Directories and Files
  Green    Generally sane and acceptable
  Blue       Elevated pemrissions but could still be acceptable
  Red        World-Writable, potential of a security exposure
                  ( name also highlighted yellow )

Files Only
  Warning Triangle : Potentially suspect file found
                                    ( .pl, .cgi, .zip, .tar, .tar.gz, these should be investigated )
  Size and Last Modified Date


Extensions Auditing

This section of JTS provides feedback to the end-user relating to currently installed Components, Modules and Mambots, the report includes Name, Version/Release, author contact details and a description of its purpose. To assist with security management and control each extension is colour coded to differentiate between Joomla! Core extensions and 3rd Party Developer extensions.


Extension Differentiation
  Green    Joomla! Core extension
  Red       3rd Party supplied extension


DB Maintenance

Providing a simple interface in to the Health of the Joomla! Database, the JTS DB Maintenance routine initially provides the end-user with details of MySQL backend connection and performs a database table-space Health and Status check and Stale Sessions check. There is also provision made for the end-user to immediately attempt a table repair, clear Stale Sessions and subsequently "Optimise" the Joomla! tables, cleaning up allocated but unused space potentially improving the perfomance of the database and thus the Joomla! Web Site in the front-end.

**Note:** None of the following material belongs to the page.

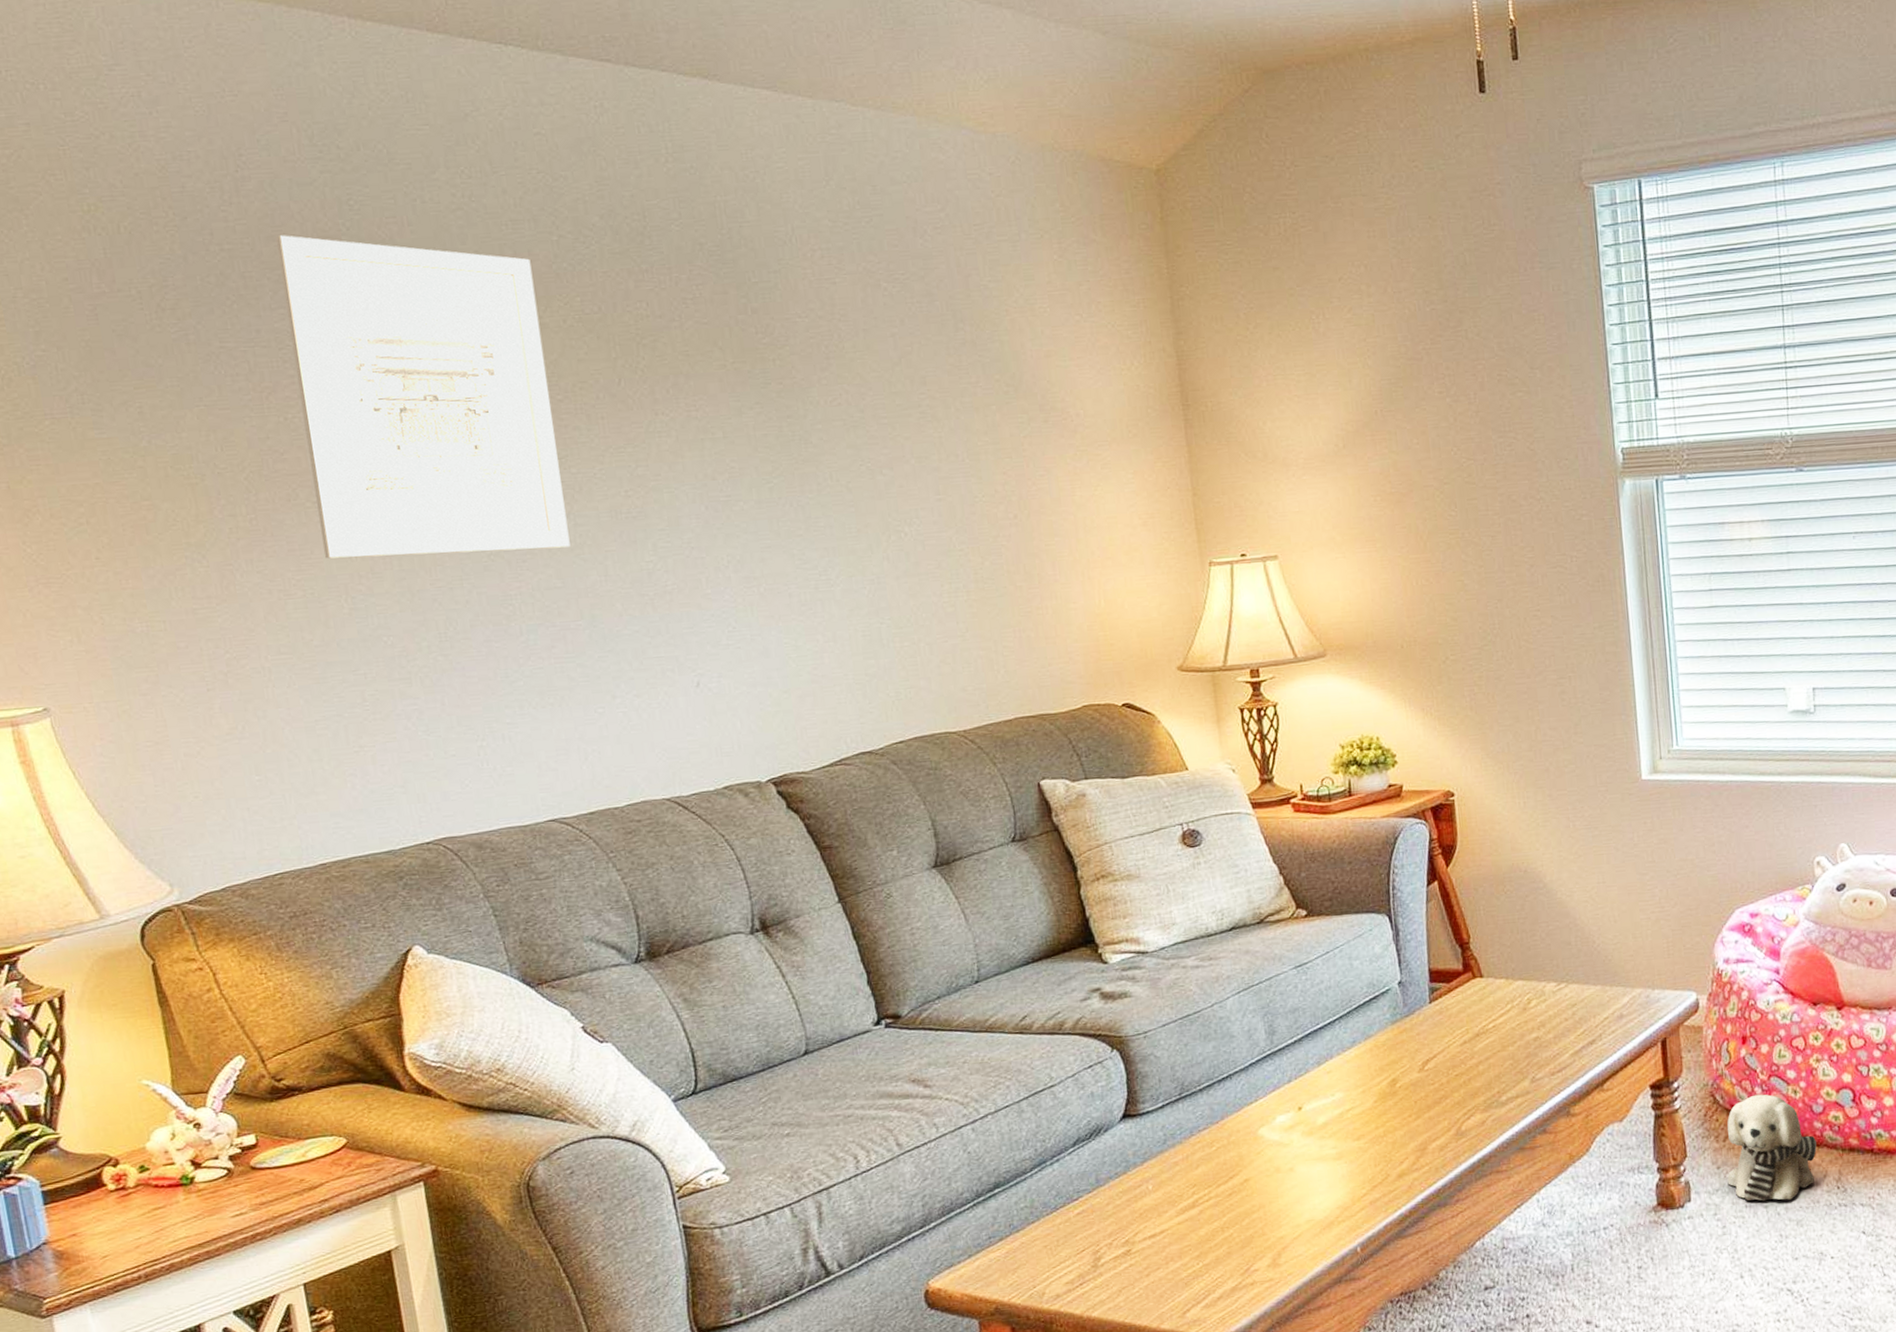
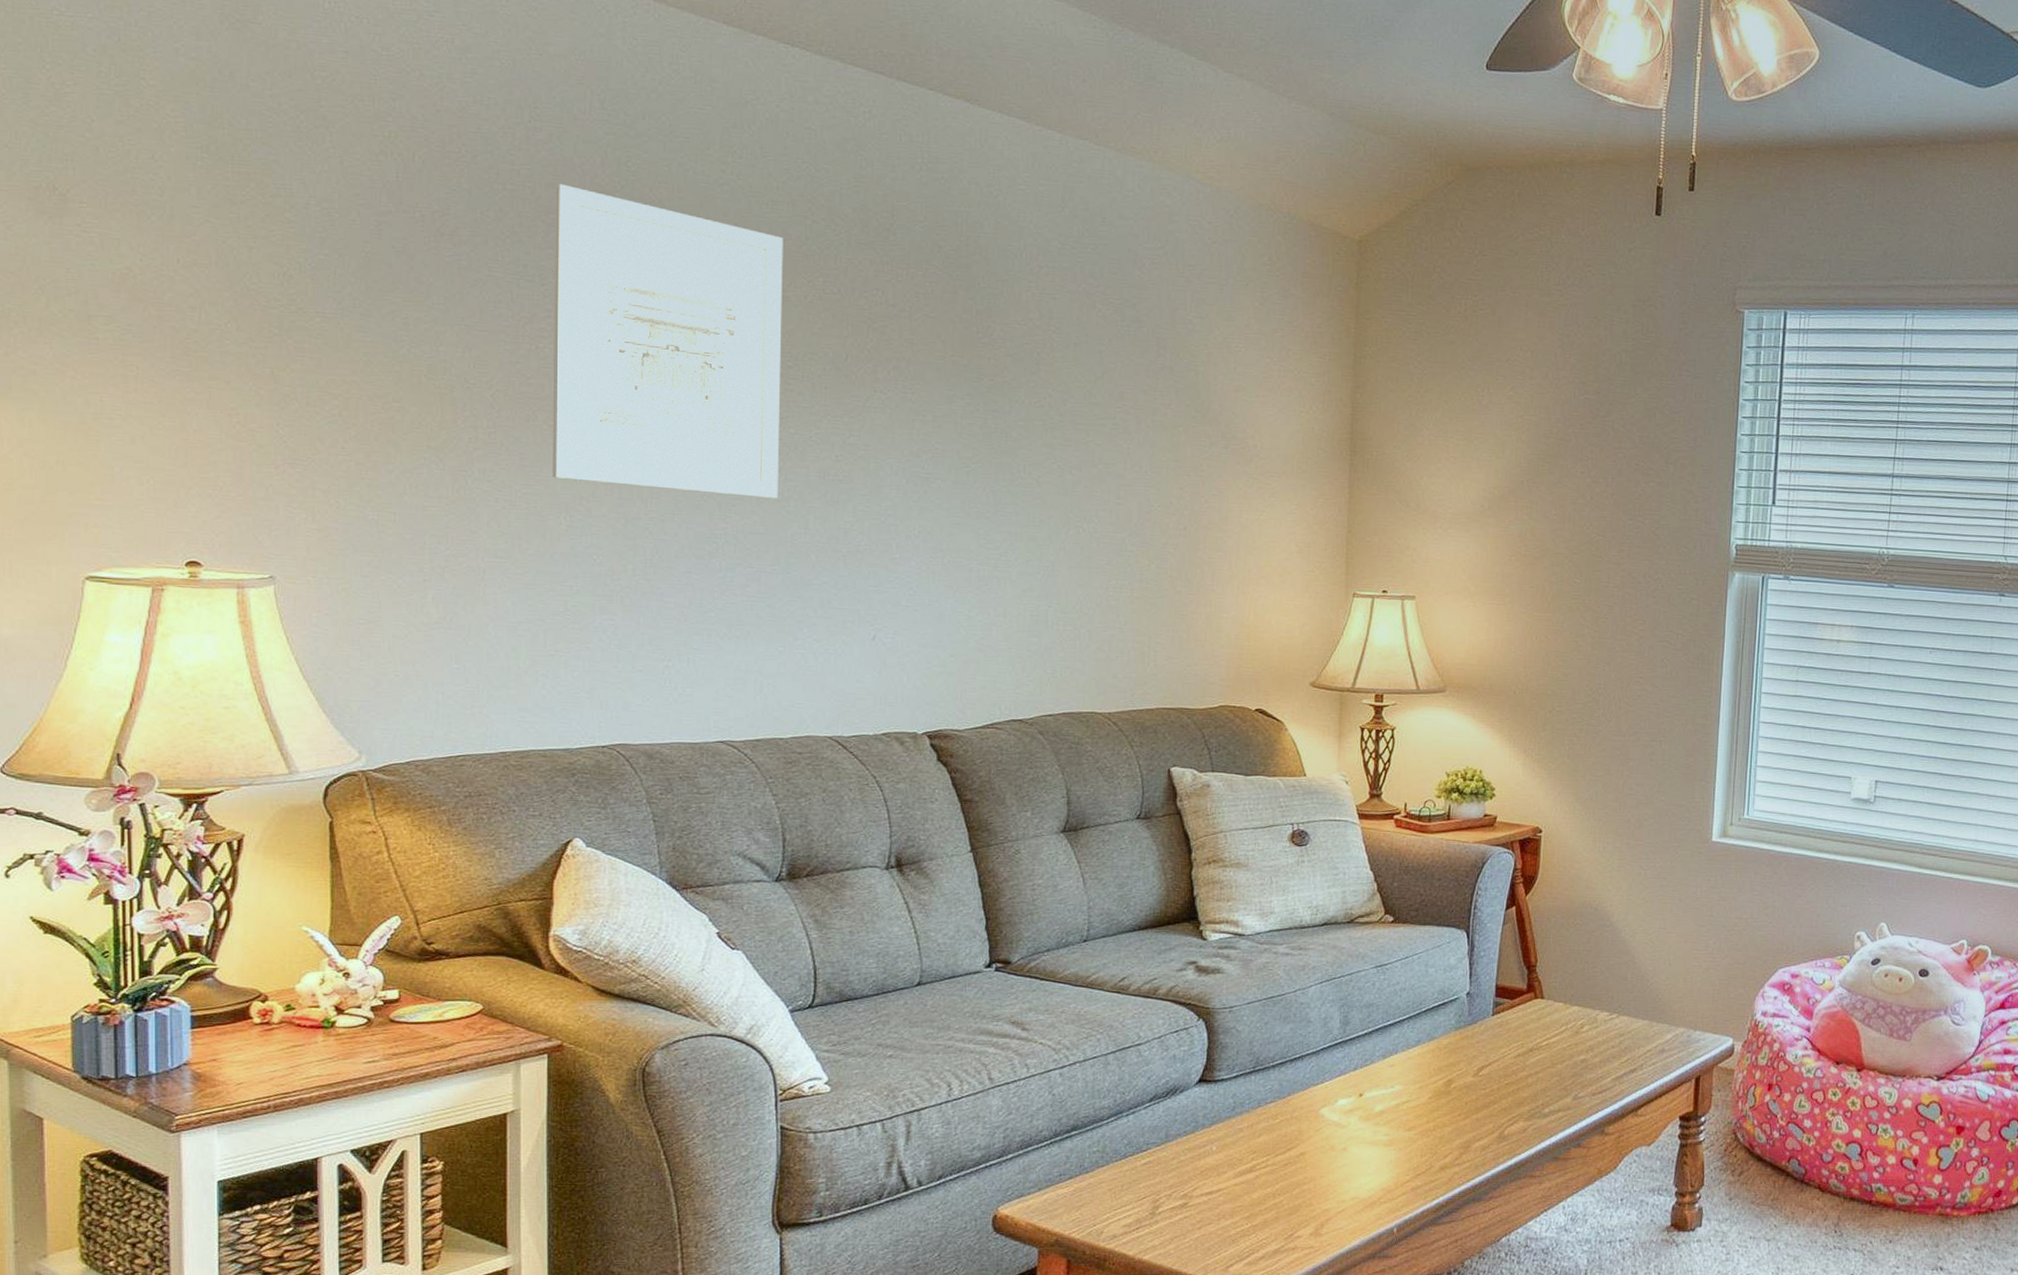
plush toy: present [1727,1094,1817,1201] -> none [1737,1138,1822,1237]

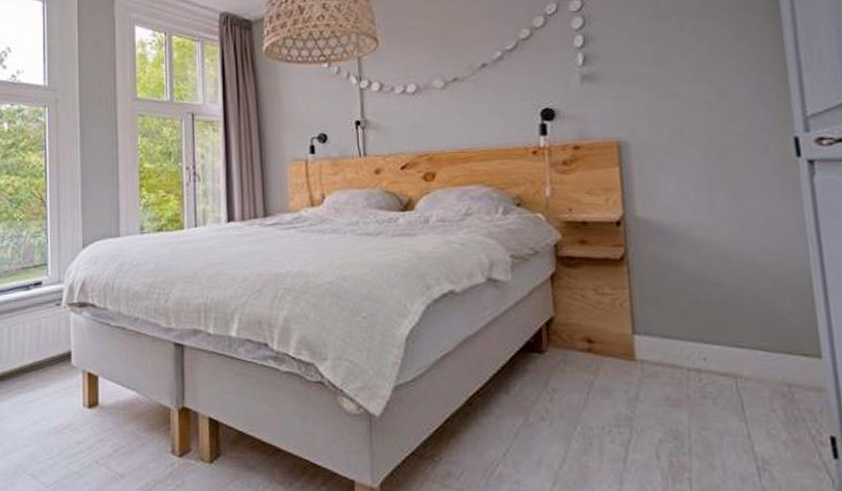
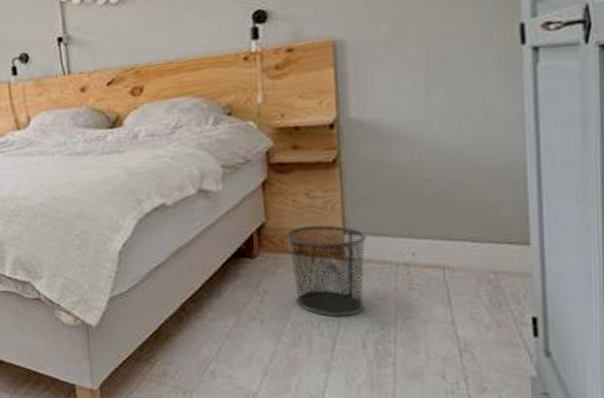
waste bin: none [574,323,657,423] -> present [285,225,366,317]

DB Maintenance automatically runs a table-space health check, confirming that all the standard required Joomla! tables are present, readable and useable. Any errors found during these checks will be highlighted in red, if required and possible, DB Maintenance will attempt to repair any damaged or corrupt Joomla! core tables. The #__session table is also checked for Stale Sessions, displaying all current entries and highlighting those that are stale based on the $mosConfig_lifetime variable in configuration.php.

Selecting the "Optimise Now" button will activate the Database Optimisation routines of MySQL and is not run automatically when entering this section of JTS. Database Optimisation should only be run during quiet or offline periods to avoid the potential to effect front-end performance or possibility of table corruption.